One of the merchants, Mohammad Belah, tells me that a few years ago, it wasn't like this.
"A fisherman used to bring 100 or 200 boxes in the past, but now if he's lucky he brings 10 or 20 boxes," he says.
He adds that people like him are hardly able to earn a living, and that the problem is the limits Israel places on Gaza's fishermen.
The tiny strip of land lies along the Mediterranean Sea, but Israel's navy enforces a blockade on Gazan boats that over the years has gradually shrunk and now forbids sailing more than 3 nautical miles from shore.
Israel says the blockade is necessary to prevent arms being shipped to Gaza, or attacks being launched on Israel by sea. Palestinian officials say the blockade is illegal.
Now, after a month of conflict in Gaza, Israelis and Palestinians are using a cease-fire to try to thrash out a peace deal in Cairo. One of the issues at stake is fishing rights in the Mediterranean.
Like most people in Gaza, Belah is watching the talks closely. He calls the militant group Hamas "the resistance."
"I support the resistance," he says, "because the resistance wants us to be free and to live like other nations, and I will be sad if they come back from Cairo talks without bringing any solution for us."
The U.N. says that in 2000, when the boats could go 12 miles out, there were 10,000 fishermen in Gaza. Last year, it counted a third of that number and reckons it's because there are far fewer fish to catch in the restricted zone.

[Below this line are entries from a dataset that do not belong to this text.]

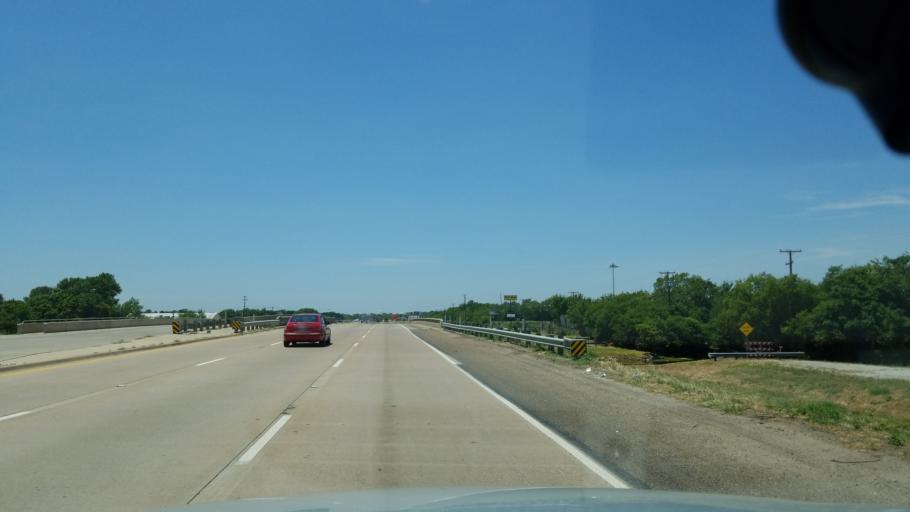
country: US
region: Texas
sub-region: Dallas County
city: Cockrell Hill
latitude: 32.7498
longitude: -96.9296
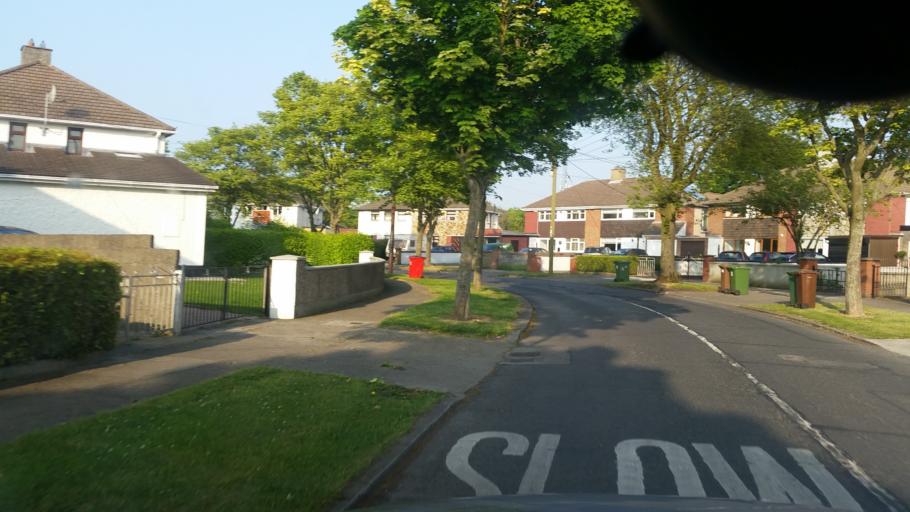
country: IE
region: Leinster
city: Glasnevin
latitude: 53.3904
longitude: -6.2551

I travel down to the harbor at Rafah in the south, and meet Rashad Farhat, head of the fisherman's syndicate there. In a storeroom surrounded by fishing nets, the thickly bearded 60-year-old says he's been part of this fishing community since he was 14 — but it has changed.
"Some quit, and some are now agricultural workers, but they don't make money; it's like 5 shekels [about $2] an hour," he says.

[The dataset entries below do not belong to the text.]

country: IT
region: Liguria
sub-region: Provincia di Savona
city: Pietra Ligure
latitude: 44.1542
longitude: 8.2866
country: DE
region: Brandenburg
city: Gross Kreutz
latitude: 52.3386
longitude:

Farhat says the fishermen are so desperate that they fish during the summer months when they should let the small fish grow, and this overfishing is depleting stocks.
Some analysts, like Mouin Rabbani from the Institute for Palestine Studies, think there is a movement for the sea — and land — blockades of Gaza to end.
"There seems to be a growing realization internationally, including among Israel's key allies in the U.S. and in Europe, that the status quo of basically Gaza being sealed off from the outside world is untenable," he says.
But the talks in Cairo have been going on almost two weeks, and both sides speak of wide gaps in positions. In one month of conflict, Israel lost 64 soldiers, and says it must maintain security measures.
Down on the Rafah beach, Khalil Najjar, a fisherman, is mending his nets. He says at the moment, the Israeli military actually enforces a 500-meter boundary, and has fired warning shots near fishing boats. I ask: What if the peace talks end up with nothing for the fishermen?
"Then the war should continue," he says. "So what? I don't mind if another 2,000 or 3,000 people die. We need our rights."